Shaikh went to Rajesh Govind Pawar, local leader of INTUC who took him to Suresh Gupta. “We went to the address mentioned as Jaiswal’s address in Malabar Hill and found that another person called Kashinath Gupta was living there,” says Gupta. When they went to the hospital with the police, Bisen tried to flee and it was Shaikh who nabbed him.
In 2007, Shaikh had gone to the police after a friend of his revealed to him that he had sold his kidney. Later, with this information, the Mumbai Crime Branch busted a kidney racket spread over Chennai, Mumbai and Gujarat, and arrested Bisen. After his release in 2009, Bisen engaged in other businesses, suffered losses and returned to kidney selling. One of his associates, Bharat Bhushan Sharma, owned the video parlour where Sundar Singh worked. Another associate, Iqbal Ahmed Khan, allegedly prepared fake documents for transplant cases. Among the fake documents submitted to the transplant authorisation committee were copies of voter cards, ration cards, Aadhaar cards and birth certificates of the donor and the recipient.
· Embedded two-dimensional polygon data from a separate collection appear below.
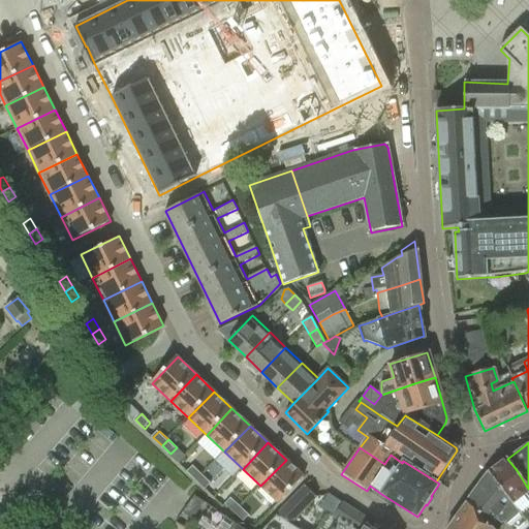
[(507,459),(488,472),(514,502),(527,519),(528,521),(528,489),(517,470),(507,459)]
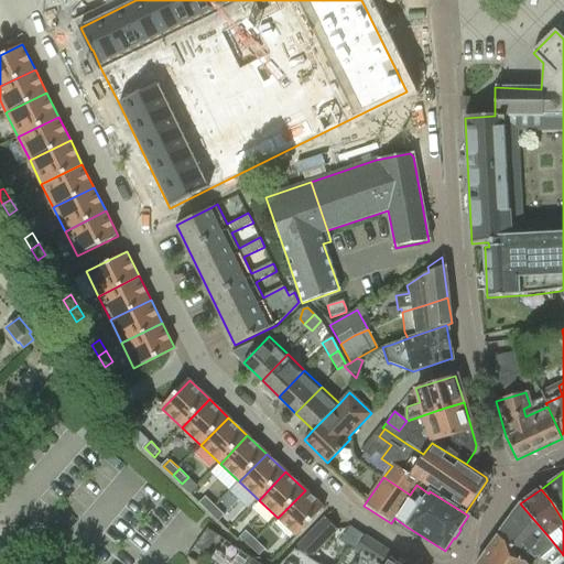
[(305,490),(278,518),(297,537),(325,509),(305,490)]
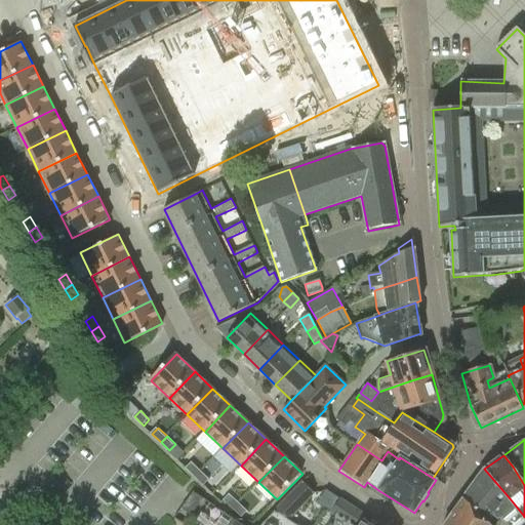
[(194,461),(188,468),(197,476),(202,470),(194,461)]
After the arrest of the doctors, urologists and nephrologists in Mumbai held a meeting and decided to stop conducting kidney transplants since they were not trained to detect forgery of documents. They relented after Health Minister Deepak Sawant assured them that they would be relieved of the responsibility of authenticating the documents. Dr Rekha Barot, transplant coordinator at Kokilaben Dhirubhai Ambani Hospital, Mumbai, says, “Now, they may ask for all the cases of live donations to go through police verification, which is currently required only for unrelated live donations.”
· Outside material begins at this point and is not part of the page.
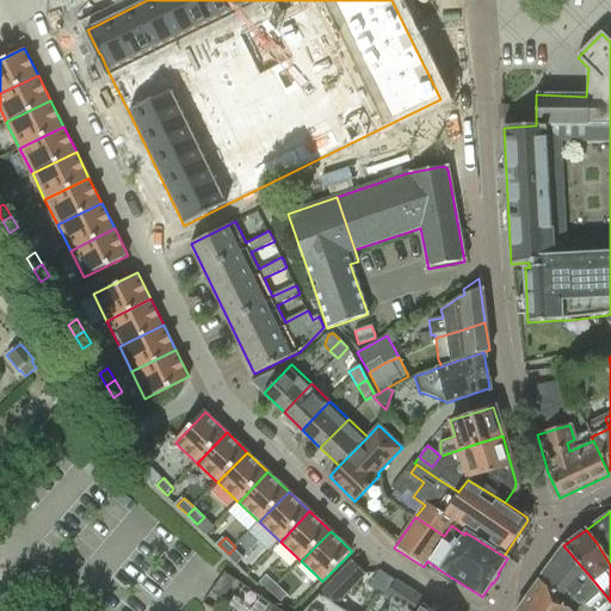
[(566,605),(572,599),(578,604),(579,603),(588,610),(594,610),(609,599),(593,580),(563,545),(539,580),(566,605)]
According to Transplantation of Human Organs Act, 1994, it is the hospital’s duty to verify documents through the transplant authorisation committee. Amar Jesani, editor of Indian Journal of Medical Ethics, notes that the whistle-blower approached the police and not the committee. “One major reason for such low credibility could be the existence of institutional conflict of interests, inherent in the composition of the committee, which could be compromising its independence from the hospital,” says Jesani. He says the conflict of interests is not recognised as a major issue in the functioning of the regulatory bodies in India. “Both the law and actual functioning of such bodies have, therefore, neglected the need to eradicate conflict of interests,” he says.
A permanent solution to illegal organ trade is deceased organ donation programmes. Popularisation of this would ensure availability of organs for transplant. Models that can be replicated already exist. Tamil Nadu was known as 'kidney bazaar' for the number of rackets that were exposed there. “The Tamil Nadu government, eager to shed the image, started proactively encouraging cadaver donation through a public-private partnership model,” says Lalita Raghuram, country head, MOHAN Foundation, an NGO based in Tamil Nadu and Andhra Pradesh for promotion of organ transplants. In 2008, Tamil Nadu started the cadaver transplant programme, integrating government and private hospitals, NGOs, donors, recipients, police and social workers. Now, the state leads the country with an organ donation rate of 1.8 organs per million, compared with 0.26 organ per million nationally.
For now, Sundar Singh, the victim turned whistle-blower, who is also criminally culpable for selling his organ, lives alone in an unidentified location fearing for his life. He now knows his kidney won’t grow back; he feels weak and is unsure of how he will continue working to fend for his family who aren’t even aware of his condition.